I started at 4 years with regular lego. By then I already knew the difference between what to put in my mouth and what not. I also knew the discomfort of choking. :P
If they are anything like my son they will root around to build the figures and then love to build the little car/plane/whatever for them to drive/fly/etc.
He also seems really good at making his own creations, strange little vehicles that I wouldnt dream up myself.
I also would say not to sell the Duplo (if you can afford not to), as he still has some of these that he plays around with once in a while, and besides you can keep them for your next child :)
My nephew (10 now) started pretty early. Not sure when exactly though, but I got him a few sets over the years. I do recall giving him his first Technic set though. He looked at the box and it said "Ages 8+". He turned to me and said "You know I'm only four!"
Seriously, check the prices on bricklink or the online Pick-a-brick and you'll find that most pieces can be replaced for pocket change.
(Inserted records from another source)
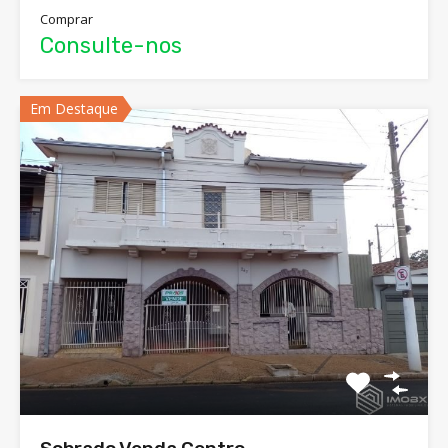
Comprar
Consulte-nos
Em Destaque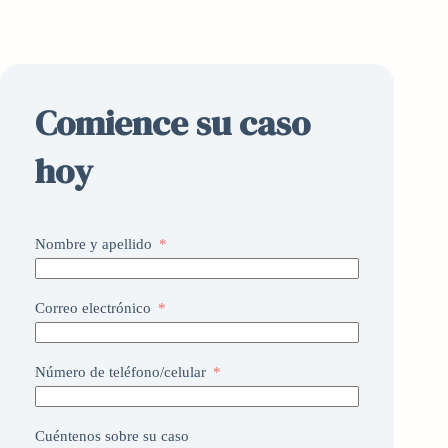
Comience su caso
hoy
Nombre y apellido
Correo electrónico
Número de teléfono/celular
Cuéntenos sobre su caso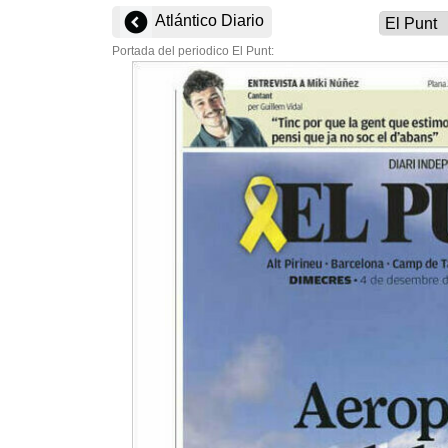
Atlántico Diario
Portada del periodico El Punt:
Just take a good look on the carpet before you bring out the vacuum and you can minimize how many pieces are permanently lost. Then replace those with spares from your collection or via online orders.
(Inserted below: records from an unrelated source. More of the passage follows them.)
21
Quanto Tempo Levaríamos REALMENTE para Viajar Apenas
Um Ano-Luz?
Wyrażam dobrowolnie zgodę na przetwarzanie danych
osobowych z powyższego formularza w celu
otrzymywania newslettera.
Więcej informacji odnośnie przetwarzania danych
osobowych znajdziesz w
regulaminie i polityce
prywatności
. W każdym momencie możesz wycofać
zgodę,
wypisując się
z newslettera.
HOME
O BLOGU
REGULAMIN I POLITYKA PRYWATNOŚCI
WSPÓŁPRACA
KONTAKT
Amazing how well he sticks to this rule. He takes his planes are rockets for 'flights' etc, but will always return them to the table :).
One other thing that helps him keep track of the bits is that I bought him some second hand LEGO that had been 'mistreated' (missing hands, drawn on, etc) and he was dissapointed that the other children had lost bit and mistreated it, which I think really helps him understand the value of looking after HIS LEGO.
Oh and he keeps all his LEGO and CMF in little plastic boxes too.
Hope that helps.
However, I know a 7 year old who has had Lego since he was 2 and he has lost numerous pieces and has only started to be able to build sets on his own and keep the pieces together fairly recently. Before that his dad would basically build them for him and his older sets cannot be reassembled because lots of the pieces are long gone. He has also only recently kept pieces in a designated Lego bin so that they can all be found when he wants to build.
My advice is that if you think your child is ready, buy a small set of basic bricks and see how it goes. If it doesn't work out, you can always go back to duplo, but if it is a success then you can move up to more basic bricks and perhaps some of the actual sets in a couple of years.
For my 50cents worth, as a parent of a now 4 yr old, I will add in or second a comment that it depends on your child's age, maturity, interests and what they can handle.
This past Christmas of 2010 turned out to be the last year for Duplo with my Daughter. She's shown more interest and desire to play with the regular, smaller LEGO bricks. Before thise, if I built say a car or a house, she'd play with the pieces, mainly minifigures.
Every child is different, so go by what they show an interest and aptitude for.